**What to do**
In the advice column, how does the wife respond when her husband suggests stopping the medical intervention?

**Quoted passage**

-- -- --

I'm inclined to leave it at that. I've seen the disappointment on my wife's face each month when it hasn't worked.

And it is just awful to see her having to take all those hormones and drugs, and be prodded and poked.

She doesn't see it like that, though, and won't stop until she gets a result. She has become almost obsessed.

If I try to talk to her about it, she says I'm not being supportive, and if I suggest stopping the medical intervention, she bursts into tears and says she won't feel complete until she is a mother.

I feel as if my life has been taken over by tests and medical appointments.

I feel that this has driven a wedge between us, and I no longer know the woman I married. I feel terribly alone.

Damien

Mary's view:

'I feel there is help for you both'

My heart went out to you when I read your query. I know what your wife is going through and the range of emotions she is experiencing.

It is no comfort to you, but infertility is very common, and it was always so.

Many, many years ago, my husband and I went through the trauma that you and your wife are now experiencing. At that time, however, there was no IVF.

-- -- --

**Data**

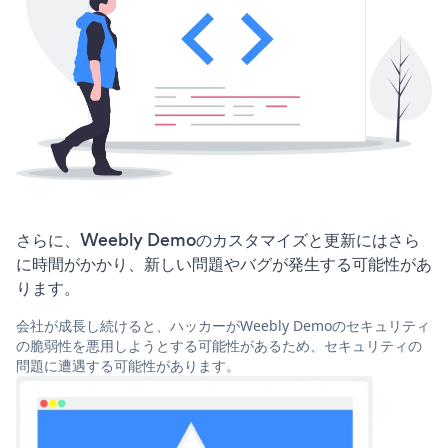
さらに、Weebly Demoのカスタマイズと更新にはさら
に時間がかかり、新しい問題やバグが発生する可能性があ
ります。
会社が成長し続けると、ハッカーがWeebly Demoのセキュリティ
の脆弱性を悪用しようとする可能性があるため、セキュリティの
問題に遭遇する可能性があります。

-- -- --

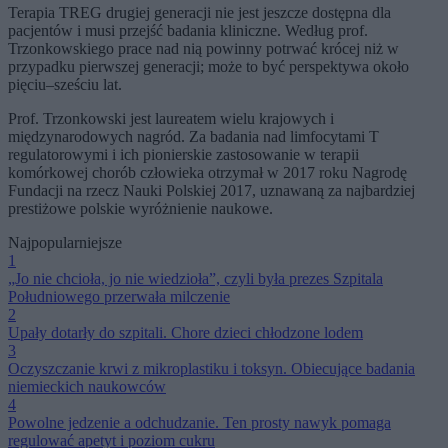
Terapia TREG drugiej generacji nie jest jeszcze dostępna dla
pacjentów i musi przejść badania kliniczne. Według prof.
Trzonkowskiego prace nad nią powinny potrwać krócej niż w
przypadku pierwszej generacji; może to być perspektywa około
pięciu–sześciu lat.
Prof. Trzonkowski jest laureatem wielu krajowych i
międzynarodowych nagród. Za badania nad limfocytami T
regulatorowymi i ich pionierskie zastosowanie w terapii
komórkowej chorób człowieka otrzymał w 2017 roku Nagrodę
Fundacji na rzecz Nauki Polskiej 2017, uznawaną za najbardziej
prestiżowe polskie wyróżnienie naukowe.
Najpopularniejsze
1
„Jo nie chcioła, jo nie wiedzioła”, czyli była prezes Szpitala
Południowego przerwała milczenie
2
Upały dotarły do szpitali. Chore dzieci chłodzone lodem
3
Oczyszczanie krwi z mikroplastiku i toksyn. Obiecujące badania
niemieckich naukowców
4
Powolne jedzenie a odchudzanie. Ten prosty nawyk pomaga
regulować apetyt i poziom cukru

-- -- --

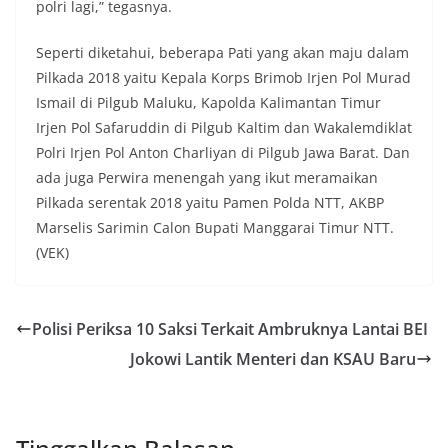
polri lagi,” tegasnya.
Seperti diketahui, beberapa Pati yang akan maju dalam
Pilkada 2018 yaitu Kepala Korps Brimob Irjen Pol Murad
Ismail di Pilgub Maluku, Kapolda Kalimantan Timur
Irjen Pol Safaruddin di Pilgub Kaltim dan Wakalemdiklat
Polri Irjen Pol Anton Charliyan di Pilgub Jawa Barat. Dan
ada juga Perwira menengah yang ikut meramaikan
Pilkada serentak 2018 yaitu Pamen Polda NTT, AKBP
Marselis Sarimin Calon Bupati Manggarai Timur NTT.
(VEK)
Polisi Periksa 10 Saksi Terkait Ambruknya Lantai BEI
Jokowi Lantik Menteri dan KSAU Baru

-- -- --

**Solution to the problem**
She bursts into tears and says she won't feel complete until she is a mother.